Grover Cleveland [[1894]: “The Ship of Democracy, which has weathered all storms, may sink through the mutiny of those on board.”
Henry S. Commager [1954]: “If our democracy is to flourish, it must have criticism; if our government is to function it must have dissent.”
Calvin Coolidge [1924]: ‘The governments of the past could fairly be characterized as devices for maintaining in perpetuity the place and position of certain privileged classes, without any ultimate protection for the rights of the people. The Government of the United States is a device for maintaining in perpetuity the rights of the people, with the ultimate extinction of all privileged classes.”
James F. Cooper [1838]: “The American doctrinaire is the converse of the American demagogue, and, in his way, is scarcely less injurious to the public. The first deals in poetry, the last in cant.”
Helen G. Douglas [1946]: “A vigorous democracy – a democracy in which there are freedom from want, freedom from fear, freedom of religion, and freedom of speech – would never succumb to communism or any other ism.”
Alexander Hamilton [1787-88]: “It is of great importance in a republic not only to guard against the oppression of its rulers, but to guard one part of society against the injustice of the other part.”
Robert M. Hutchins [1954]: “The death of democracy is not likely to be an assassination from ambush. It will be a slow extinction from apathy, indifference, and undernourishment.”
Otto Kahn [1918]: “The deadliest foe of democracy is not autocracy but liberty frenzied.”
George F. Kennan [195l]: “And so the chauvinists of all times and places go their appointed way; plucking the easy fruits, reaping the little triumphs of the day at the expense of someone else tomorrow, deluging in noise and filth anyone who gets in their way, dancing their reckless dance on the prospects for human progress, drawing the shadow of a great doubt over the validity of democratic institutions. And until the peoples learn to spot the fanning of mass emotions and the sowing of bitterness, suspicion, and intolerance as crimes themselves – as perhaps the greatest disservice that can be done to the cause of popular government – this sort of thing will continue to occur.”
Sinclair Lewis[1935]: “Cure the evils of Democracy by the evils of Fascism! Funny therapeutics! I’ve heard of their curing syphilis by giving the patient malaria, but I’ve never heard of their curing malaria by giving the patient syphilis.”
H>L>Mencken [1920]: “The most popular man under a democracy is not the most democratic man, but the most despotic man. The common folk delight in the exactions of such a man. They like him to boss them.
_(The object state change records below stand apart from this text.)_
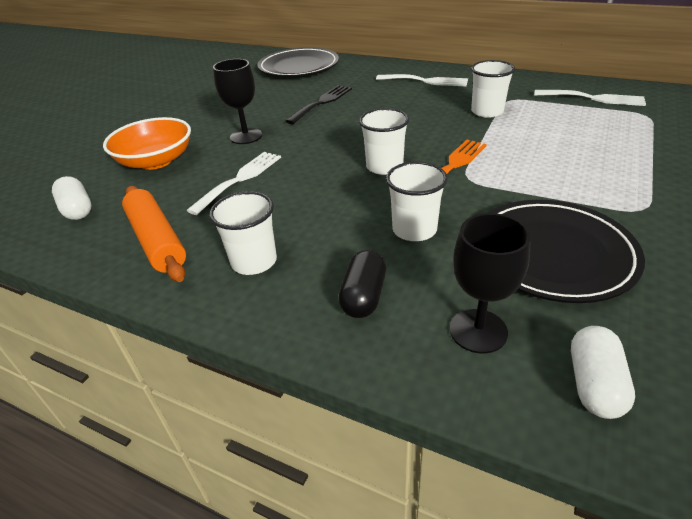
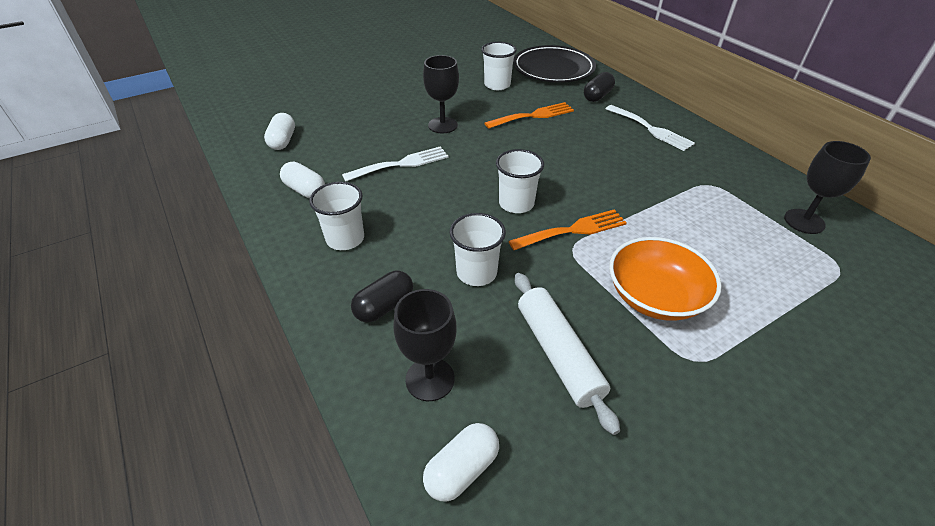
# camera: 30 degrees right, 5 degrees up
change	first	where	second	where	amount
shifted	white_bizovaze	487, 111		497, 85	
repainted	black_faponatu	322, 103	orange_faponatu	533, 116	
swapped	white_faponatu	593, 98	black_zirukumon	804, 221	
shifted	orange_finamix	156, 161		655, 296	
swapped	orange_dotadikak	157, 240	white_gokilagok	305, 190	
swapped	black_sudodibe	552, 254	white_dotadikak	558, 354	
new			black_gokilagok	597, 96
Their natural gait is the goosestep.”
Franklin D. Roosevelt [1940]: “Democracy can thrive only when it enlists the devotion of those whom Lincoln called the common people. Democracy can hold that devotion only when it adequately respects their dignity by so ordering society as to assure to the masses of men and women reasonable security and hope for themselves and for their children.”
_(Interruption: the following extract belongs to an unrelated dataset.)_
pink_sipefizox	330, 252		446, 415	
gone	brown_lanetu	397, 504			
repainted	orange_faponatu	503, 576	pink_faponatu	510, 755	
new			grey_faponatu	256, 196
Benjamin Spock [1968]: “Democracy appears to me potentially a higher form of political organization than any kind of dictatorship. But if it turns out that America, which could afford a decent living for everyone, the comfortable majority is willing to condone the misery and abuse of a minority for an indefinite period, the exploitation by the majority becomes as repugnant as exploitation by an oligarchy, and democracy loses half its supposed superiority.”
Henry D Thoreau [1849]: “There will never be a free and enlightened State until the State comes to recognize the individual as a higher and independent power, from which all its own power and authority are derived, and treats him accordingly.”
Virginia Declaration of Rights, June 12, 1776; Section 13: “That a well-regulated militia , composed of the body of the people, trained to arms, is the proper, natural, and safe defense of a free state; that standing armies, in time of peace, should be avoided as dangerous to liberty…”
Section 16: “That religion, or the duty which we owe to our Creator, and the manner of discharging it, can be directed only by reason and conviction, not by force or violence; and therefore all men are equally entitled to the free exercise of religion, according to the dictates of conscience; and that it is the mutual duty of all to practice Christian forbearance, love, and charity toward each other.”
***note: the above quotes have been supplied by The Harper Book of American Quotations, by G.Carruth and E. Ehrlich
Those of us now privileged to be living in the United States in January, 2021 – might be well advised to reconsider what we think our “rights” are. And perhaps to reflect on what our “responsibilities” are instead.